'Animal Release'
The Chinese Buddhist tradition of animal release has its origins in the Suvarnabhasottama Sutra (Chinese Jin guang ming), composed in the early centuries of the Common Era. According to this work, a merchant’s son named Jalavahana, while traveling through a forest wilderness during summer, came across a pond in which the fish were struggling to survive in the rapidly evaporating water. All around the pond crows, cranes and jackals had gathered waiting to snap up the unfortunate fish. Moved by compassion and determined to save the fish Jalavahana cut some foliage and placed it in the pool hoping to shield the water from the sun and prevent its evaporation. When this proved ineffective, he traced the empty stream bed that had provided water to the pool and found that the water had been diverted from it by a great hole that appeared in the bed of the stream. Unable to block this hole himself he approached the king, told him of the situation and asked for some elephants, which the king gave him. Jalavhana’s ingenuity and efforts eventually paid off and he was able to fill the pond with water and save the fish.

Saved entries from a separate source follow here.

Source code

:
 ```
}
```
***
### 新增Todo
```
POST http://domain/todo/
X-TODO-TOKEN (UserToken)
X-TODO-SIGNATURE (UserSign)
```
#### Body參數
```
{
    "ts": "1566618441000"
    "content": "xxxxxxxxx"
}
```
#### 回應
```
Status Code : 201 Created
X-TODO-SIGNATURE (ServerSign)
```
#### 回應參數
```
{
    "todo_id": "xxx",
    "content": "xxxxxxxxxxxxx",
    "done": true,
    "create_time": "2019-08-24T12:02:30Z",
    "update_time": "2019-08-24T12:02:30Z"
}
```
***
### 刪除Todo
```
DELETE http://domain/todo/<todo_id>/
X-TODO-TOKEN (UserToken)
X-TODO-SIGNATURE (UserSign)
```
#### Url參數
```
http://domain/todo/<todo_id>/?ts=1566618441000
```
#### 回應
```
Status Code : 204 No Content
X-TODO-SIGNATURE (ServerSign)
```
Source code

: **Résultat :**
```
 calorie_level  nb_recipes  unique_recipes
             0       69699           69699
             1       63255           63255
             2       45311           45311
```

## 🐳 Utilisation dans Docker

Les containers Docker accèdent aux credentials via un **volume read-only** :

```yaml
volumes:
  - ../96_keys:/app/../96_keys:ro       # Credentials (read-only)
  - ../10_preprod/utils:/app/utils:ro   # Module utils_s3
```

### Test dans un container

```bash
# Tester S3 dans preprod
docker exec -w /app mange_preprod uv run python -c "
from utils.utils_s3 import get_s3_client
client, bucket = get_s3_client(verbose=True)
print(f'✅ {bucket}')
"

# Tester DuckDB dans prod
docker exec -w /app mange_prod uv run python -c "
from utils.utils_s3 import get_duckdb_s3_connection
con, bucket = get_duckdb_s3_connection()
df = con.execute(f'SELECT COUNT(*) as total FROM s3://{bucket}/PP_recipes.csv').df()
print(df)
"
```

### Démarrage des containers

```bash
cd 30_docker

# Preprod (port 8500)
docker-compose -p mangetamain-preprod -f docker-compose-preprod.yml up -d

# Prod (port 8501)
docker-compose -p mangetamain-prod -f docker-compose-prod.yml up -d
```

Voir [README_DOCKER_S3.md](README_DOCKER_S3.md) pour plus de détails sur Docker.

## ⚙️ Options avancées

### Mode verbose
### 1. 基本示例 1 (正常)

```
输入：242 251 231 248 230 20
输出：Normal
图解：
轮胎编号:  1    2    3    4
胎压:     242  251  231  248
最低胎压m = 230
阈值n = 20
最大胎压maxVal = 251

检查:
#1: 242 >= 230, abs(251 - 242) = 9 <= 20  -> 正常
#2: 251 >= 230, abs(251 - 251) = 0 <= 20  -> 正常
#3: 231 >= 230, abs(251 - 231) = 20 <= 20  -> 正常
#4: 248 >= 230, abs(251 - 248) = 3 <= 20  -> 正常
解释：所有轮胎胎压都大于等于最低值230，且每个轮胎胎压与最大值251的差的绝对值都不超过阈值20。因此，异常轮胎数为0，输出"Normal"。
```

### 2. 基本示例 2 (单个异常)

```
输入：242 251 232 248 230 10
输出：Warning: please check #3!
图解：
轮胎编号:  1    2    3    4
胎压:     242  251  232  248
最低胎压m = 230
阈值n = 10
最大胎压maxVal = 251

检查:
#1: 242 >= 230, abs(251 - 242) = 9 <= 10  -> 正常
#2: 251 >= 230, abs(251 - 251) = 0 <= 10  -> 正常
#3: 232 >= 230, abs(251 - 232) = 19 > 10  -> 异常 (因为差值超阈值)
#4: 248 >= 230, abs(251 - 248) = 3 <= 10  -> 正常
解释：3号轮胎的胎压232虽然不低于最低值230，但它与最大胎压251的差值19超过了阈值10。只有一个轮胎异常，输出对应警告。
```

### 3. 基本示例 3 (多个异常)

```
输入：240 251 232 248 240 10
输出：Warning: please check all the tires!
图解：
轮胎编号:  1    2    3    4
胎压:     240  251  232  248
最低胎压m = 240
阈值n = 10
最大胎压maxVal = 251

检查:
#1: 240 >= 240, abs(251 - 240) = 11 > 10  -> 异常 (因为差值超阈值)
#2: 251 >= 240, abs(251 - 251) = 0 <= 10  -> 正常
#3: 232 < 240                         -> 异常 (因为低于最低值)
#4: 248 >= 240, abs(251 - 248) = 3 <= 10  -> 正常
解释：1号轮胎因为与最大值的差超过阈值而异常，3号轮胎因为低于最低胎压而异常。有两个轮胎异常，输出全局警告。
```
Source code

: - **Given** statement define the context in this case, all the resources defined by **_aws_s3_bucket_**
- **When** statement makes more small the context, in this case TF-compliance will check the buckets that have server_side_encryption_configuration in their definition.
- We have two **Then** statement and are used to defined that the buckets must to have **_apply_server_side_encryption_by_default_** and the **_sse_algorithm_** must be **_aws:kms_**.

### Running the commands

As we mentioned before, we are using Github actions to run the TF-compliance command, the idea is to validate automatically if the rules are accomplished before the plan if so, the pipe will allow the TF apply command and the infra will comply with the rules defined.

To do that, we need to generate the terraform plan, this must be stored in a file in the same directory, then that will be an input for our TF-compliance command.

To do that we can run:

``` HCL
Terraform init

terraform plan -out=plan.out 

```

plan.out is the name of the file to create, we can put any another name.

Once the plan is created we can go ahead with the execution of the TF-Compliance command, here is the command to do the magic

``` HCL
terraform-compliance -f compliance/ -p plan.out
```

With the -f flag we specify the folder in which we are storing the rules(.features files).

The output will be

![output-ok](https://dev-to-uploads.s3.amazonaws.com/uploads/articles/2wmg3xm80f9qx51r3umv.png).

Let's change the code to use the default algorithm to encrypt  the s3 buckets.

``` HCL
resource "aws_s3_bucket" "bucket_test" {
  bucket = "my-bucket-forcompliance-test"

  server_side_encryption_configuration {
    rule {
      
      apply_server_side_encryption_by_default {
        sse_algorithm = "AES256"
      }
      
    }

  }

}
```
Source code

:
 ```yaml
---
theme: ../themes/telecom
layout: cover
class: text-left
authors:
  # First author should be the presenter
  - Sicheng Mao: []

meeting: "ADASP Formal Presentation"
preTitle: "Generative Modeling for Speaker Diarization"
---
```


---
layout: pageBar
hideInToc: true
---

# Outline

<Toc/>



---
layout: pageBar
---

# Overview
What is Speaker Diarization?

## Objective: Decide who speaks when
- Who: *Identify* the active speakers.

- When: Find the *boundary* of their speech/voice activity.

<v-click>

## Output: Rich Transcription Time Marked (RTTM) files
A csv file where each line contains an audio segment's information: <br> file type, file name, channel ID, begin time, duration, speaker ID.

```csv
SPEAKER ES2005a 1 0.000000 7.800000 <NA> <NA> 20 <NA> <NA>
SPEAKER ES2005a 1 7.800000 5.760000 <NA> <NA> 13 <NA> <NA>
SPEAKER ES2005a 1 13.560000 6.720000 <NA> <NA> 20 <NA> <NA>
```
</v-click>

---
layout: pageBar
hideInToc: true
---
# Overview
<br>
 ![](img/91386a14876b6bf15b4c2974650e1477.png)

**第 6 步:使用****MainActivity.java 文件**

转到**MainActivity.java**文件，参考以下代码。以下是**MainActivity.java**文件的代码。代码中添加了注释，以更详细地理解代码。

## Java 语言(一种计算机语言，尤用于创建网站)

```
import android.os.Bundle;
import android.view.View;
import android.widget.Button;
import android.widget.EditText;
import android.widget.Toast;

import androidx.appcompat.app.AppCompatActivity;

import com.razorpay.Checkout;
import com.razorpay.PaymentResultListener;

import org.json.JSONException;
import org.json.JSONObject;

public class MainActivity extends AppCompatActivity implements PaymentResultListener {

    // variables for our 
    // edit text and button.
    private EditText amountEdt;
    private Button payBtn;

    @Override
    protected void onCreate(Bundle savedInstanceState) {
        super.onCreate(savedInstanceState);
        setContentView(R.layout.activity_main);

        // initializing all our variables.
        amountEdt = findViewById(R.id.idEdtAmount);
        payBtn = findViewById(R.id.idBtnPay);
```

When the Suvarnabhasottama Sutra was translated into Chinese the story of Jalavahana in particular had a powerful influence on people’s attitude towards animals. Soon, rather than releasing animals on an individual basis the custom developed of releasing large numbers animals in elaborate public ceremonies. The first person to organize such events was the monk Chih-I (538-97). In time, many temples came to provided ponds where people could release fish and tortoises, lofts for pigeons and pastures for goats, cows and horses.
Sadly, today ‘animal release’ practice frequently takes the form of a mere ritual more destructive to life than life-saving. In countries with significant Chinese communities a whole industry of capturing wild birds simply so they can be released has developed. The birds are taken from their natural environment, shipped to the cities and set free in the ‘concrete jungle’ where they often soon die. Temple ponds are commonly so crowded that the fish and tortoises lead diseased and miserable lives. According to environmentalists the two leading threats to the Asian Temple Turtle (Heosemys annandalii, so-called because it is favored by Chinese Buddhists for ‘release’) are the restaurant market and the temple trade. Several of the more progressive temples here in Singapore now try to educate the Buddhist public about the proper way to practice animal release or even prohibit the practice within their premises.